The problem | Give every entry below again, exactly as written, and skip the images.

Saved data entries:
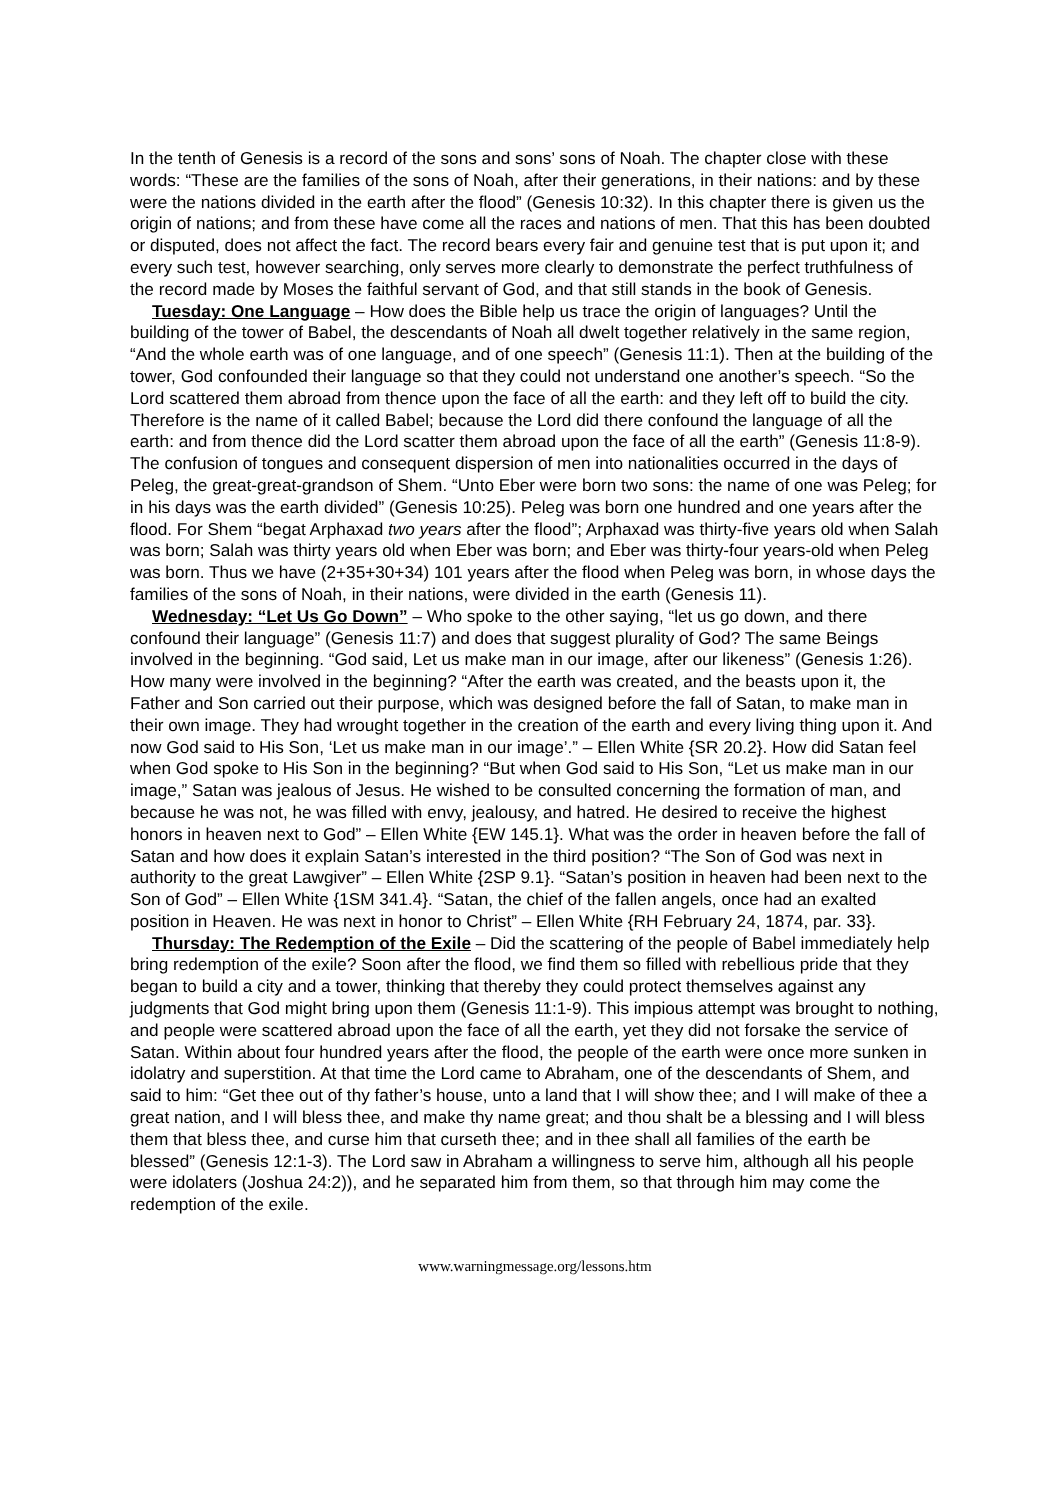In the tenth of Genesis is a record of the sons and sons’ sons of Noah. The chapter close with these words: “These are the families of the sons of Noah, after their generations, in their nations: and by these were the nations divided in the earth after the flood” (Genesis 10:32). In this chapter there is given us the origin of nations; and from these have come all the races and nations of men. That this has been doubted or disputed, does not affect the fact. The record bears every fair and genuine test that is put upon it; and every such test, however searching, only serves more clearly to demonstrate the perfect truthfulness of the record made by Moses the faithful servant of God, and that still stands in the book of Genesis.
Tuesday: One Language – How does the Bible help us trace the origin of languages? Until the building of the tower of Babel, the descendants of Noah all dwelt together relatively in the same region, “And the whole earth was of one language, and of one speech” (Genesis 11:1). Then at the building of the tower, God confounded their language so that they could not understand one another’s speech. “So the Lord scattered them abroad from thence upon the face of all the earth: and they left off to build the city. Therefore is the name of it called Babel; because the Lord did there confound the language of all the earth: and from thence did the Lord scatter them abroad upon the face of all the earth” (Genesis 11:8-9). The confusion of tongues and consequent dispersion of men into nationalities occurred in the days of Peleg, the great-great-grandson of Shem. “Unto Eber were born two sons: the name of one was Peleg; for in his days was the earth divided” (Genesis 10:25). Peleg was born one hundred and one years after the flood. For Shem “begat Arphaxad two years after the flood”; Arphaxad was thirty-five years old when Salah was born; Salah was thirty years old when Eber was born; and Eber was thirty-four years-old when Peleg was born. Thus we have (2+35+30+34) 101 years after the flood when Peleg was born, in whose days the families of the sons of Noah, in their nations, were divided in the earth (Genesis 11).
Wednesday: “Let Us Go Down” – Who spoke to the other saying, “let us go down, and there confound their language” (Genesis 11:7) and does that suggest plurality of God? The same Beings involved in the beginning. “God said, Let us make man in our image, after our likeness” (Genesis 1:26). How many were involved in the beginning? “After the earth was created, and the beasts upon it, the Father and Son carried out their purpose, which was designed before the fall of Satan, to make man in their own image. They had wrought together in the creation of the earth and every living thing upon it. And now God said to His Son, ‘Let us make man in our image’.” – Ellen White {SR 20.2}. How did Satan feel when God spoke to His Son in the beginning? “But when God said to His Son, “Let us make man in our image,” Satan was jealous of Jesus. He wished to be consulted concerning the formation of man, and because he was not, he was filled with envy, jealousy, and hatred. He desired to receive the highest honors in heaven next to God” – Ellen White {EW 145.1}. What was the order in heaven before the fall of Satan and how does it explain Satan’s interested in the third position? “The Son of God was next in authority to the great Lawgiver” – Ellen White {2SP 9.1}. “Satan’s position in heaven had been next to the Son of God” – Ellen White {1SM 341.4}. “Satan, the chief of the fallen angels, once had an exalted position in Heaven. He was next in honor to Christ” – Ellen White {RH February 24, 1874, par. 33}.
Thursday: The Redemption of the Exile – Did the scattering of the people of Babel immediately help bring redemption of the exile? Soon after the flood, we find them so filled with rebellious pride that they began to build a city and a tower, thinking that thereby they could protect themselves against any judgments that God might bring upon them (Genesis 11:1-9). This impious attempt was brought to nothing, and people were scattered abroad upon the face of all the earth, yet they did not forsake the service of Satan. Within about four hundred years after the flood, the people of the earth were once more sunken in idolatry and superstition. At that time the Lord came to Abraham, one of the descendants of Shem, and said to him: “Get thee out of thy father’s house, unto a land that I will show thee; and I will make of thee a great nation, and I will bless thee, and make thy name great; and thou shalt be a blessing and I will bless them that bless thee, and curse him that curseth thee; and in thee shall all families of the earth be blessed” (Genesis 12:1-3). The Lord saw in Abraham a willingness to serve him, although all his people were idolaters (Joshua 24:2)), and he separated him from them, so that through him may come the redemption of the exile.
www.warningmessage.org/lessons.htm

Solution to the exercise |
In the tenth of Genesis is a record of the sons and sons’ sons of Noah. The chapter close with these words: “These are the families of the sons of Noah, after their generations, in their nations: and by these were the nations divided in the earth after the flood” (Genesis 10:32). In this chapter there is given us the origin of nations; and from these have come all the races and nations of men. That this has been doubted or disputed, does not affect the fact. The record bears every fair and genuine test that is put upon it; and every such test, however searching, only serves more clearly to demonstrate the perfect truthfulness of the record made by Moses the faithful servant of God, and that still stands in the book of Genesis.
Tuesday: One Language – How does the Bible help us trace the origin of languages? Until the building of the tower of Babel, the descendants of Noah all dwelt together relatively in the same region, “And the whole earth was of one language, and of one speech” (Genesis 11:1). Then at the building of the tower, God confounded their language so that they could not understand one another’s speech. “So the Lord scattered them abroad from thence upon the face of all the earth: and they left off to build the city. Therefore is the name of it called Babel; because the Lord did there confound the language of all the earth: and from thence did the Lord scatter them abroad upon the face of all the earth” (Genesis 11:8-9). The confusion of tongues and consequent dispersion of men into nationalities occurred in the days of Peleg, the great-great-grandson of Shem. “Unto Eber were born two sons: the name of one was Peleg; for in his days was the earth divided” (Genesis 10:25). Peleg was born one hundred and one years after the flood. For Shem “begat Arphaxad two years after the flood”; Arphaxad was thirty-five years old when Salah was born; Salah was thirty years old when Eber was born; and Eber was thirty-four years-old when Peleg was born. Thus we have (2+35+30+34) 101 years after the flood when Peleg was born, in whose days the families of the sons of Noah, in their nations, were divided in the earth (Genesis 11).
Wednesday: “Let Us Go Down” – Who spoke to the other saying, “let us go down, and there confound their language” (Genesis 11:7) and does that suggest plurality of God? The same Beings involved in the beginning. “God said, Let us make man in our image, after our likeness” (Genesis 1:26). How many were involved in the beginning? “After the earth was created, and the beasts upon it, the Father and Son carried out their purpose, which was designed before the fall of Satan, to make man in their own image. They had wrought together in the creation of the earth and every living thing upon it. And now God said to His Son, ‘Let us make man in our image’.” – Ellen White {SR 20.2}. How did Satan feel when God spoke to His Son in the beginning? “But when God said to His Son, “Let us make man in our image,” Satan was jealous of Jesus. He wished to be consulted concerning the formation of man, and because he was not, he was filled with envy, jealousy, and hatred. He desired to receive the highest honors in heaven next to God” – Ellen White {EW 145.1}. What was the order in heaven before the fall of Satan and how does it explain Satan’s interested in the third position? “The Son of God was next in authority to the great Lawgiver” – Ellen White {2SP 9.1}. “Satan’s position in heaven had been next to the Son of God” – Ellen White {1SM 341.4}. “Satan, the chief of the fallen angels, once had an exalted position in Heaven. He was next in honor to Christ” – Ellen White {RH February 24, 1874, par. 33}.
Thursday: The Redemption of the Exile – Did the scattering of the people of Babel immediately help bring redemption of the exile? Soon after the flood, we find them so filled with rebellious pride that they began to build a city and a tower, thinking that thereby they could protect themselves against any judgments that God might bring upon them (Genesis 11:1-9). This impious attempt was brought to nothing, and people were scattered abroad upon the face of all the earth, yet they did not forsake the service of Satan. Within about four hundred years after the flood, the people of the earth were once more sunken in idolatry and superstition. At that time the Lord came to Abraham, one of the descendants of Shem, and said to him: “Get thee out of thy father’s house, unto a land that I will show thee; and I will make of thee a great nation, and I will bless thee, and make thy name great; and thou shalt be a blessing and I will bless them that bless thee, and curse him that curseth thee; and in thee shall all families of the earth be blessed” (Genesis 12:1-3). The Lord saw in Abraham a willingness to serve him, although all his people were idolaters (Joshua 24:2)), and he separated him from them, so that through him may come the redemption of the exile.
www.warningmessage.org/lessons.htm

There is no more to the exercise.